How Orlando Utilities Commission has been testing grid tech innovation

What do the Nissan Leaf, floating solar, flywheels and flow batteries have in common? Each is being tested by Orlando Utilities Commission (OUC) at their Gardenia Innovation Centre, with the potential outcome of being deployed for power grid management.

When it comes to ‘innovation’, many companies and even utilities like to float their boat by espousing plans for new technologies and “being at the forefront” of the energy transition.

Yet, talking the talk and walking the walk are vast kilometres apart. For the OUC, however, their stride is clear.

This became apparent during a visit to the municipality-owned public utility’s innovation centre in Orlando, Florida.

A stroll through a solar array EV-charging parking lot, past a living wall and rain harvest garden led me to a site easy on the eyes: a floating solar array arranged along a large pond adjacent to the Gardenia facility.

Nestled on the bank is the array’s SMA smart inverter, sitting next to a Nissan Leaf hooked up to a bi-directional EV charging station of 50kW, charging and discharging stored energy within a vehicle to grid (V2G) setup, adjacent to a 120kW DC fast charger and level 2 EV chargers.

### Aim
In the article above on Orlando Utilities Commission's grid technology testing, what is the power rating of the bi-directional charging station the Nissan Leaf is connected to?

### Source material
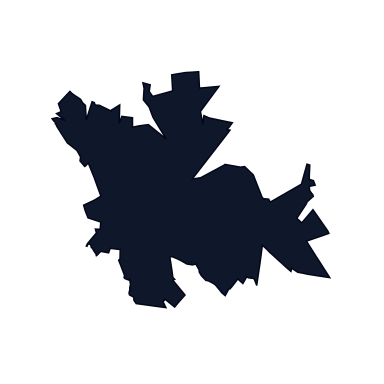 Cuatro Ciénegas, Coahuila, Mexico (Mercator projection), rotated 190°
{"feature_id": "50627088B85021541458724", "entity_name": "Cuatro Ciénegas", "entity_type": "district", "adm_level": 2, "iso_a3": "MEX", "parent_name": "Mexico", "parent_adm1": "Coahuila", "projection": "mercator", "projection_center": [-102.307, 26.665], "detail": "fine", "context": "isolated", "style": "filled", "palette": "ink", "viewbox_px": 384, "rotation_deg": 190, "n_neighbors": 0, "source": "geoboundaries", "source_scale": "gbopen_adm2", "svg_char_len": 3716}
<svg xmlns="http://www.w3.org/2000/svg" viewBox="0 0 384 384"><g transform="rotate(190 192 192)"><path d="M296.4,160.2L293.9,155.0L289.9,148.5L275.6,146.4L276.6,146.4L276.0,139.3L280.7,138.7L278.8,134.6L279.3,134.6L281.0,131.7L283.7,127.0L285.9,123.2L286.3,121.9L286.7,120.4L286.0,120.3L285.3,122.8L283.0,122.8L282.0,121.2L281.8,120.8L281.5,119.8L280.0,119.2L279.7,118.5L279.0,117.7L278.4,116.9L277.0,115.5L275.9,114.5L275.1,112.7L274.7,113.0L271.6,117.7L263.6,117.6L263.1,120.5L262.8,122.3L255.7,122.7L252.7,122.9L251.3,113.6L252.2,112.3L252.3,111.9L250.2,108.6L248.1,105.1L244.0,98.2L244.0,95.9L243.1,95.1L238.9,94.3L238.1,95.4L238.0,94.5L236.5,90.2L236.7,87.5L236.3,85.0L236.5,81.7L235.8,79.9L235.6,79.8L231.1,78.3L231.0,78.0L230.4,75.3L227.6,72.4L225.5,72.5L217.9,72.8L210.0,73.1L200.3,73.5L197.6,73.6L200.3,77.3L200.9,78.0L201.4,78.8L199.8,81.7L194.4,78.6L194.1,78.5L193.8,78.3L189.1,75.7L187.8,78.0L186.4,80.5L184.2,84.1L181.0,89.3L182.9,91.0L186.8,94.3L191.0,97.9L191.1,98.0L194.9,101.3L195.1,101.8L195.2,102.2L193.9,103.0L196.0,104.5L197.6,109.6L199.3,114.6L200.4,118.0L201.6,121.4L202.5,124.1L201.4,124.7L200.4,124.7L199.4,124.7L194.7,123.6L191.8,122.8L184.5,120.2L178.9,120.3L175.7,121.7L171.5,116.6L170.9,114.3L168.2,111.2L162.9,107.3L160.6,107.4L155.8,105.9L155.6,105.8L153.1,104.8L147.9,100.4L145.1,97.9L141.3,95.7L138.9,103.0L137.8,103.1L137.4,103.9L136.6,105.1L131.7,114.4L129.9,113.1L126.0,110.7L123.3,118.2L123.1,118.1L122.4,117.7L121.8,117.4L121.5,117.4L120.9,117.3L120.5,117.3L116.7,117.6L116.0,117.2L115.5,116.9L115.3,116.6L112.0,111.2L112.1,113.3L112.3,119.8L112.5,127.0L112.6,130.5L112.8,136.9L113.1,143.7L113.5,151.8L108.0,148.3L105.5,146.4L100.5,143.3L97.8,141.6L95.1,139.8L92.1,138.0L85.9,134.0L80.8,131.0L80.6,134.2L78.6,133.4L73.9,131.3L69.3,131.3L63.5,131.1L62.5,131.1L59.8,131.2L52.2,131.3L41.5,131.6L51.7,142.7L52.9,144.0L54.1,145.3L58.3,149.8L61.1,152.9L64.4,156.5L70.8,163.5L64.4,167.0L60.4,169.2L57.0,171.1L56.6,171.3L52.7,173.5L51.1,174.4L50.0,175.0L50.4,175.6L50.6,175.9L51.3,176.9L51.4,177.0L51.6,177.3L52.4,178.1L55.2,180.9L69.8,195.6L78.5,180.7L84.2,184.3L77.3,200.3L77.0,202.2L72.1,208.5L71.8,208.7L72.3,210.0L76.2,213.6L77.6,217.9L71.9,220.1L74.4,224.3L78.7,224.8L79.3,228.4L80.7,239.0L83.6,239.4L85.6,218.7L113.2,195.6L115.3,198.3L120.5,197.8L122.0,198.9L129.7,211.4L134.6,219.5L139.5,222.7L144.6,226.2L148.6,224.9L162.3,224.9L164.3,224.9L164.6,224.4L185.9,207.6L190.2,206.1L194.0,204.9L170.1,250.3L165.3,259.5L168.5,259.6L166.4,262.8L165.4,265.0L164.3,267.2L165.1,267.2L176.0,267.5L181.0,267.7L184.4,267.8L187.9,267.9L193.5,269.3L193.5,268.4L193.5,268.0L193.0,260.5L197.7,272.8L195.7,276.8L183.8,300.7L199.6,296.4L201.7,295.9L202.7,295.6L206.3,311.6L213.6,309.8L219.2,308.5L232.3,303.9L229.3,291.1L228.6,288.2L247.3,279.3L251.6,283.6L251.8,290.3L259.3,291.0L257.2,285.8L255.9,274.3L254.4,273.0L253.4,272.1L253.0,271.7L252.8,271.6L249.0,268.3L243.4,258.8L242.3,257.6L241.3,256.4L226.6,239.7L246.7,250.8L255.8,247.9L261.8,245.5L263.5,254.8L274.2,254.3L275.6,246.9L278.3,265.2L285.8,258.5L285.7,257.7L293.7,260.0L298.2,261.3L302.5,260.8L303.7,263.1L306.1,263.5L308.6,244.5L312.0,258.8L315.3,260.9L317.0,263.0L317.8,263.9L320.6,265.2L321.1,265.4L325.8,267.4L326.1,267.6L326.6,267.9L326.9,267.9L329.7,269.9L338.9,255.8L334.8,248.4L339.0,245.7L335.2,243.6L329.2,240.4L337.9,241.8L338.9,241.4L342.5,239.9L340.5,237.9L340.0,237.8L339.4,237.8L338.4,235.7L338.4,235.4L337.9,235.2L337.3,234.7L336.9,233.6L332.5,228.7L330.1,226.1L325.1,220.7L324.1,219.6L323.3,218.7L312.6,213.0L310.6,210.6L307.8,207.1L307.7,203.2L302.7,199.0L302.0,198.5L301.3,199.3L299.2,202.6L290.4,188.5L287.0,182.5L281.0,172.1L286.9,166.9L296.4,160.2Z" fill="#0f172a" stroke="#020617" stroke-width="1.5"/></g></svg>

### The completed task
50kW